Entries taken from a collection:

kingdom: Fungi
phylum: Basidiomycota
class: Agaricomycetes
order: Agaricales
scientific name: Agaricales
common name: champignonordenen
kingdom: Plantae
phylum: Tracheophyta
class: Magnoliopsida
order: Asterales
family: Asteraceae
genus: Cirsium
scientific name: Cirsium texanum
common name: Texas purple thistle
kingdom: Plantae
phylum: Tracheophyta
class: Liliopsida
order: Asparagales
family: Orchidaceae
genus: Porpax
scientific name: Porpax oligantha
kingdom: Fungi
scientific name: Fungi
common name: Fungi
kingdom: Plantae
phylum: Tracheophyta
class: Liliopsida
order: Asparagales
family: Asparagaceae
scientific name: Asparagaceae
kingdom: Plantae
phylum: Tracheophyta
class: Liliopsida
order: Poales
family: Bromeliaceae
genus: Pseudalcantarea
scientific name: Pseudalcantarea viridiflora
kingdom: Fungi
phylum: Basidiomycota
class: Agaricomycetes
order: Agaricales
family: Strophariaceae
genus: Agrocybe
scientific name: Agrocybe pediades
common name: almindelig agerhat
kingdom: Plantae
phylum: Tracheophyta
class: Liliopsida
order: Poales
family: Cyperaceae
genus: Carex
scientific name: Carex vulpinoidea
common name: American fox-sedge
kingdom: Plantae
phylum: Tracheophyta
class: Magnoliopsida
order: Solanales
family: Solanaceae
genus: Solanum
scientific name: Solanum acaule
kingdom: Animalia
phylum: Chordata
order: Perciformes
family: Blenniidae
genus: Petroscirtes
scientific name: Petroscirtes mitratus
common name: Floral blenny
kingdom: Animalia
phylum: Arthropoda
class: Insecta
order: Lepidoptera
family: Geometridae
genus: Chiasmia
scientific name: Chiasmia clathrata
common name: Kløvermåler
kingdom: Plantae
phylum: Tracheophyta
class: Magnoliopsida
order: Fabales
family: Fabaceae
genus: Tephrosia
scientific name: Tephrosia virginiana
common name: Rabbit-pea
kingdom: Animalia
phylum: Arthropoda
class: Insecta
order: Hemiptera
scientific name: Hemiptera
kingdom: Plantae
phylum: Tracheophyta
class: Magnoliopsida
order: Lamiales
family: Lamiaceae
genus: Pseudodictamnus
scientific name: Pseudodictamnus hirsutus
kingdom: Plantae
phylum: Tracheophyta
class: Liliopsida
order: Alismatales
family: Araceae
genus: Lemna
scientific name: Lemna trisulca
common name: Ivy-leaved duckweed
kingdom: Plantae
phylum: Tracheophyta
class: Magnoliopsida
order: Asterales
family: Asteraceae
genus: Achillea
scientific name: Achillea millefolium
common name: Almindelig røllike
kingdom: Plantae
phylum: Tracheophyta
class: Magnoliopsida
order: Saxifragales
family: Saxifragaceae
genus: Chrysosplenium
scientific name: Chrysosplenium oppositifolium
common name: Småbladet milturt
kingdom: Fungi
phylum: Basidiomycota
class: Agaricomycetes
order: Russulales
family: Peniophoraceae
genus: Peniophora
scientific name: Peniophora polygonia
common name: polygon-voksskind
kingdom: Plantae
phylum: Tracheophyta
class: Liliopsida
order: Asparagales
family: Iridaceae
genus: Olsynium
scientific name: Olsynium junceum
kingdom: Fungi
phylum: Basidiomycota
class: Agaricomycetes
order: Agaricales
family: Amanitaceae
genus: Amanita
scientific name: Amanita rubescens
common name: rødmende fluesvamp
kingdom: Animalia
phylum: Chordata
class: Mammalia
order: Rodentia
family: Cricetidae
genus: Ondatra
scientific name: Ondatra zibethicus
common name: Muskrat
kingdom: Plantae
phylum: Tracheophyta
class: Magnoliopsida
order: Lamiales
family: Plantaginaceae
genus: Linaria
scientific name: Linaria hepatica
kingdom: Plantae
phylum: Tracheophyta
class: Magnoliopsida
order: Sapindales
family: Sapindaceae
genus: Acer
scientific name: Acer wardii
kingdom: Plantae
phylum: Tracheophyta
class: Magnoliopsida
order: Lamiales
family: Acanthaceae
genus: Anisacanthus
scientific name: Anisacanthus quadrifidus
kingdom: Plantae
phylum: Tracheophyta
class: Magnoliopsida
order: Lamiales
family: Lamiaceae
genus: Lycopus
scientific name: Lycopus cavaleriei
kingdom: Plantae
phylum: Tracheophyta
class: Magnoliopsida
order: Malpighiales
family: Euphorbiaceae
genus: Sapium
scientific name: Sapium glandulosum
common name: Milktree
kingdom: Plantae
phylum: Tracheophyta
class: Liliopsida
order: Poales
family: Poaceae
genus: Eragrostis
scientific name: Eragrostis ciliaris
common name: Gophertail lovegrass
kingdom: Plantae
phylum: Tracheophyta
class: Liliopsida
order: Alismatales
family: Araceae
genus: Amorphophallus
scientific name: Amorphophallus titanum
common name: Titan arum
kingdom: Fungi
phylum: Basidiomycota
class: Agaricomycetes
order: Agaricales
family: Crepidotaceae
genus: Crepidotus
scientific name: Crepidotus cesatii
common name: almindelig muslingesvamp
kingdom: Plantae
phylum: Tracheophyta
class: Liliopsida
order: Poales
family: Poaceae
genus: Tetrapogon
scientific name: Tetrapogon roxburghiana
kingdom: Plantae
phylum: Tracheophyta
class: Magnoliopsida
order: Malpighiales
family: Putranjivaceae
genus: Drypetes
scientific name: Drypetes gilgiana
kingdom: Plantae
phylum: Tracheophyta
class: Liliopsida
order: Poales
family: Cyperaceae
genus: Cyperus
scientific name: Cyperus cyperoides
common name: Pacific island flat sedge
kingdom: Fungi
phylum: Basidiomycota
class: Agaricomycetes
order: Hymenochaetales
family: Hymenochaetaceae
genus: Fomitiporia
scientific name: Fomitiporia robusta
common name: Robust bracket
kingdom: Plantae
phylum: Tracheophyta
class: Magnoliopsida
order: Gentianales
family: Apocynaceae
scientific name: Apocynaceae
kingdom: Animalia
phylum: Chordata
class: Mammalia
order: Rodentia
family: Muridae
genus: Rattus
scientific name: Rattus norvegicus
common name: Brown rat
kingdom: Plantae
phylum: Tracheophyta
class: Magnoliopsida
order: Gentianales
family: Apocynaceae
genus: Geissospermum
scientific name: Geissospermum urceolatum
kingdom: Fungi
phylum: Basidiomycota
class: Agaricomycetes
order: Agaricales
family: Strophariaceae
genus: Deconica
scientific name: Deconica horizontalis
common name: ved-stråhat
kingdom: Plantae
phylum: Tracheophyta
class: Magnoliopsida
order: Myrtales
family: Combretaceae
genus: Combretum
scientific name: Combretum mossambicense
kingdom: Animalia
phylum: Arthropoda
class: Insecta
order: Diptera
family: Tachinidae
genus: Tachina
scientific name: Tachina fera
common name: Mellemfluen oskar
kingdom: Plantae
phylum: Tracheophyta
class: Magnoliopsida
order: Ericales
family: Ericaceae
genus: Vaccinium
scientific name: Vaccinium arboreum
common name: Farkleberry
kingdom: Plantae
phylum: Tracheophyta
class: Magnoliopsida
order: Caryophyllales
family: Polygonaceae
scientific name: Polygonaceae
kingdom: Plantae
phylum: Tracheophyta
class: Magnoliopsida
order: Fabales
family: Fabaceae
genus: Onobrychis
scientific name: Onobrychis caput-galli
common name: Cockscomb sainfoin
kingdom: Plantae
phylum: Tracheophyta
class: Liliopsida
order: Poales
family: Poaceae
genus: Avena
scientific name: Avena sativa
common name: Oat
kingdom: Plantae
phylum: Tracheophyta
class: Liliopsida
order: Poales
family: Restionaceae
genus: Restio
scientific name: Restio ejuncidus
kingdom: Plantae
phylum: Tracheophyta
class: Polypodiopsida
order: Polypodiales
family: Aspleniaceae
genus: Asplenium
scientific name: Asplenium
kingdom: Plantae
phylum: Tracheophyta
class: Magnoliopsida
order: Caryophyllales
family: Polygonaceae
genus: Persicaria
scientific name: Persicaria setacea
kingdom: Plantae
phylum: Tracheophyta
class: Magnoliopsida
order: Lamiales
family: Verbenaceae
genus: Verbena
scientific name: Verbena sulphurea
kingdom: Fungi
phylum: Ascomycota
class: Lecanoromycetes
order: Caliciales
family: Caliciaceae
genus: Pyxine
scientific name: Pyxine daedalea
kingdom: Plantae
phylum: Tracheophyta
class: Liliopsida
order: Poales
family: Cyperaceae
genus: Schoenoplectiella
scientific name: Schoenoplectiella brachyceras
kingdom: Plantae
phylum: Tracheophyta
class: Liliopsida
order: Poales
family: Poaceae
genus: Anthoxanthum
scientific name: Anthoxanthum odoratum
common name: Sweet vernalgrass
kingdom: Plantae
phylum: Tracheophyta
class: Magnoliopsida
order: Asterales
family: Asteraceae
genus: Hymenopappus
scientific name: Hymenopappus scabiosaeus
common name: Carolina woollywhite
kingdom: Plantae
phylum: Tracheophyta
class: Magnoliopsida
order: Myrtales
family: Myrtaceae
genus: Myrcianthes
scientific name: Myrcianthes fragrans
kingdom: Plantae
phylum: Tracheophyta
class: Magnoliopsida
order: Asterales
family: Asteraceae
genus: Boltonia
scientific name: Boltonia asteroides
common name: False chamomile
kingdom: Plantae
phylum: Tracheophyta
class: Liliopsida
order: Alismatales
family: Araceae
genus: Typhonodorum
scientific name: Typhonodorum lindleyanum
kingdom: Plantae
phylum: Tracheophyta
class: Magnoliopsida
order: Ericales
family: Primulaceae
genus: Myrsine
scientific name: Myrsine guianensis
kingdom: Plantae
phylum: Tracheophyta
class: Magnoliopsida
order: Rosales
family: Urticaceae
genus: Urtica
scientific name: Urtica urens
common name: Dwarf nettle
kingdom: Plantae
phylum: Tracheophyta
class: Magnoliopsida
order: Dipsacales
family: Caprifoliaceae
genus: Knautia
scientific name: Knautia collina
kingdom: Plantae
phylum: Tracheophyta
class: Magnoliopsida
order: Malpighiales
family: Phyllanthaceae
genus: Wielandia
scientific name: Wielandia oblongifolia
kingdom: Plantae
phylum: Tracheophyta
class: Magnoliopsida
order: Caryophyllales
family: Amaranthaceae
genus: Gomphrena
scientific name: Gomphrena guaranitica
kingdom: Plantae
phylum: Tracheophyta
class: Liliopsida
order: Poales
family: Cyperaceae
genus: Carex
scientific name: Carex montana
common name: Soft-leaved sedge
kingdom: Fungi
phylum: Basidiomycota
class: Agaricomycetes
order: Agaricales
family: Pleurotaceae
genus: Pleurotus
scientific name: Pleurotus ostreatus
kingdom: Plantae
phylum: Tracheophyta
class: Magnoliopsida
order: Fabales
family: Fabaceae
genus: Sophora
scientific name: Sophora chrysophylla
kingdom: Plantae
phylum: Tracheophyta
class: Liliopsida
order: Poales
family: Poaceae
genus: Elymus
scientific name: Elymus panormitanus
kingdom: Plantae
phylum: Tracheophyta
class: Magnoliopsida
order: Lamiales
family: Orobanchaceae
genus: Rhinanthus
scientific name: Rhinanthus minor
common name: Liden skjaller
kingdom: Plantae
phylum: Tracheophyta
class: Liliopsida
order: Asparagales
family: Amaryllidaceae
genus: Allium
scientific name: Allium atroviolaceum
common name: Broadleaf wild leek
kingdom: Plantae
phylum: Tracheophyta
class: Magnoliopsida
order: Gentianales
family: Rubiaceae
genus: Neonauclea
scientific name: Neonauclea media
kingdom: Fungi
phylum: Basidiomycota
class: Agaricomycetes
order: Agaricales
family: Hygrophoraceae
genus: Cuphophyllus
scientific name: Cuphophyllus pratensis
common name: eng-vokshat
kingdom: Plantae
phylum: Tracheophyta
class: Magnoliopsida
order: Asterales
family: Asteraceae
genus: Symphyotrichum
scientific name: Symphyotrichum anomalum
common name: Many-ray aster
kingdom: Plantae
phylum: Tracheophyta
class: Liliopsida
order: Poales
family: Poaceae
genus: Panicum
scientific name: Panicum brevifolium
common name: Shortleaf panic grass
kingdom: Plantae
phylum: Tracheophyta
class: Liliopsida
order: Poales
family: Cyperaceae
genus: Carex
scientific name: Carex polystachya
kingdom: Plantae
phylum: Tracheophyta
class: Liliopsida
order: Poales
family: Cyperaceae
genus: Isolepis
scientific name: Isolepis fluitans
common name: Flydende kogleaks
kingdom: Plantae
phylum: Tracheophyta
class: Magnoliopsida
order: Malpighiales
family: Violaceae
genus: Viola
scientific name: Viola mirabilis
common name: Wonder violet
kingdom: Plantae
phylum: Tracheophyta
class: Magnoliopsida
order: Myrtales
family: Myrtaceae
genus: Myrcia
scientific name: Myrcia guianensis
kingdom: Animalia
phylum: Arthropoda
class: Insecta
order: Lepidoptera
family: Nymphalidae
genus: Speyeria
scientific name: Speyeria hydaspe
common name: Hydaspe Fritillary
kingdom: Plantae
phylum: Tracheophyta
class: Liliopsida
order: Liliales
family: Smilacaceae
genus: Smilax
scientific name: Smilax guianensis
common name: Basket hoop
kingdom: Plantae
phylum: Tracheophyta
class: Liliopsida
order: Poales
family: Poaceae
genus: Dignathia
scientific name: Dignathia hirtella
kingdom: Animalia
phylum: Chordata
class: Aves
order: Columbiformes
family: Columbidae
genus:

_WHAT IS REQUIRED_
Transcribe the entries above word for word, covering everything from the start of the entries down to the line that contains "common name: Floral blenny", with both ends included.

_ANSWER TO THE TASK_
kingdom: Fungi
phylum: Basidiomycota
class: Agaricomycetes
order: Agaricales
scientific name: Agaricales
common name: champignonordenen
kingdom: Plantae
phylum: Tracheophyta
class: Magnoliopsida
order: Asterales
family: Asteraceae
genus: Cirsium
scientific name: Cirsium texanum
common name: Texas purple thistle
kingdom: Plantae
phylum: Tracheophyta
class: Liliopsida
order: Asparagales
family: Orchidaceae
genus: Porpax
scientific name: Porpax oligantha
kingdom: Fungi
scientific name: Fungi
common name: Fungi
kingdom: Plantae
phylum: Tracheophyta
class: Liliopsida
order: Asparagales
family: Asparagaceae
scientific name: Asparagaceae
kingdom: Plantae
phylum: Tracheophyta
class: Liliopsida
order: Poales
family: Bromeliaceae
genus: Pseudalcantarea
scientific name: Pseudalcantarea viridiflora
kingdom: Fungi
phylum: Basidiomycota
class: Agaricomycetes
order: Agaricales
family: Strophariaceae
genus: Agrocybe
scientific name: Agrocybe pediades
common name: almindelig agerhat
kingdom: Plantae
phylum: Tracheophyta
class: Liliopsida
order: Poales
family: Cyperaceae
genus: Carex
scientific name: Carex vulpinoidea
common name: American fox-sedge
kingdom: Plantae
phylum: Tracheophyta
class: Magnoliopsida
order: Solanales
family: Solanaceae
genus: Solanum
scientific name: Solanum acaule
kingdom: Animalia
phylum: Chordata
order: Perciformes
family: Blenniidae
genus: Petroscirtes
scientific name: Petroscirtes mitratus
common name: Floral blenny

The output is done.